Questione Voucher: cosa sta cambiando?
Dall’1 gennaio 2018 entra in vigore la normativa che abolisce in via definitiva i buoni di lavoro (voucher). Al loro posto arriva il “Job on call”, un contratto ad intermittenza introdotto nel 2003 dalla Legge Biagi e modificato con il Jobs Act nel 2015.
Addio Voucher, dal 2018 si cambia
Novità in arrivo per tutti i lavoratori che negli ultimi anni sono stati retribuiti attraverso i famosi buoni lavoro, che hanno diviso la politica sin dalla loro introduzione. Dall’1 gennaio 2018 i voucher saranno completamente aboliti per cedere il passo al contratto a chiamata, detto “Job on call”, una valida alternativa per inquadrare il lavoro occasionale a norma di legge.
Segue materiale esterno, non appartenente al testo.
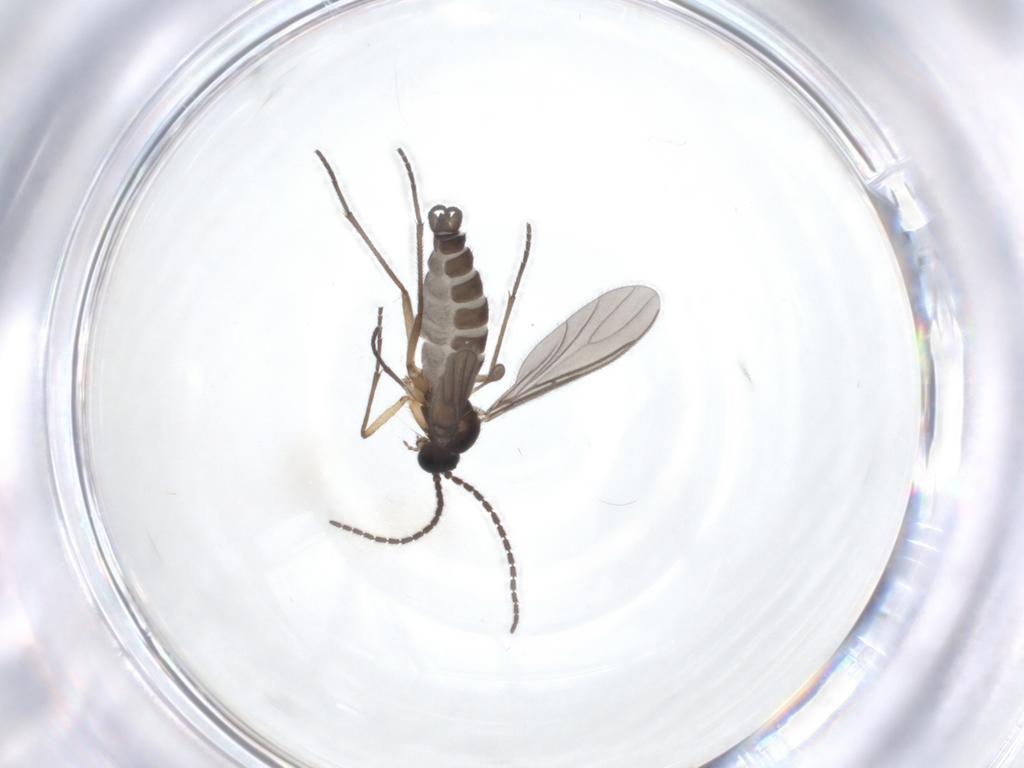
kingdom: Animalia
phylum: Arthropoda
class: Insecta
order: Diptera
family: Sciaridae
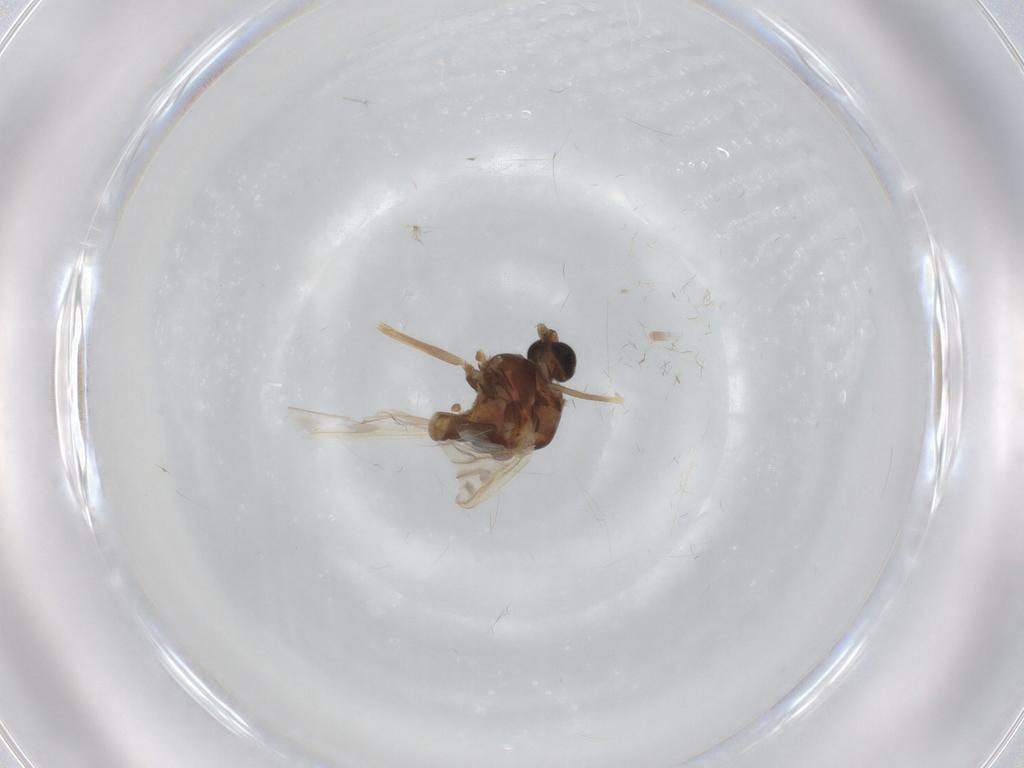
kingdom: Animalia
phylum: Arthropoda
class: Insecta
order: Diptera
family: Chironomidae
Si tratta di un contratto ad intermittenza, che però non è una novità assoluta, visto che è stato già introdotto con la Legge Biagi del 2003 e poi modificato con il Jobs Act del 2015 per mano dell’ex premier Matteo Renzi.
Che cos’è il contratto di lavoro intermittente
Questa soluzione trova la sua legittimazione nell’articolo 13 del Decreto Legislativo 81/2015. Il contratto di lavoro intermittente può essere sia occasionale che a tempo determinato ed individua la forma mediante la quale un soggetto offre la sua disponibilità ad un datore di lavoro. Questi può avvalersi delle prestazioni lavorative del primo “in modo discontinuo o intermittente, a seconda delle esigenze individuate dai contratti collettivi anche con riferimento alla possibilità di svolgere le prestazioni in periodi predeterminati nell’arco della settimana, del mese o dell’anno”.
Chi può stipulare il contratto di lavoro intermittente
Per individuare i destinatari della nuova forma contrattuale “a chiamata” è necessario attenersi a quanto prescritto dal Dlgs 81/2015, che ne stabilisce requisiti anagrafici piuttosto stringenti. Infatti il contratto di lavoro intermittente può essere stipulato solo da 2 categorie di persone in grado di soddisfarli:
– soggetti che non abbiano compiuto i 24 anni e la cui prestazione lavorativa oggetto del contratto sia risolta entro il venticinquesimo anno di età;
– soggetti con un’età superiore ai 55 anni.
Quanto dura il contratto di lavoro intermittente
Secondo la normativa il soggetto in possesso dei requisiti sovracitati può stipulare anche più di un contratto con il proprio datore di lavoro. Tuttavia con il medesimo non è possibile superare il numero complessivo di 400 giornate effettive di lavoro in 3 anni solari, a meno che l’attività non sia svolta negli ambiti del turismo, dello spettacolo e degli esercizi pubblici. Se invece il limite viene superato “il relativo rapporto si trasforma in un rapporto di lavoro a tempo pieno e indeterminato”.
La retribuzione in un contratto di lavoro intermittente
Nel contratto a chiamata il lavoratore è soggetto allo stesso trattamento economico e normativo dei colleghi dello stesso livello di inquadramento. Lo stesso discorso vale anche per ciò che attiene a ferie, malattia, infortuni, maternità e congedo parentale.
Egli non ha invece diritto ad alcuna retribuzione per tutto il periodo in cui il datore di lavoro non si avvale delle sue prestazioni, a meno che non gli abbia comunque offerto la propria disponibilità, guadagnando così il diritto a ricevere un’indennità.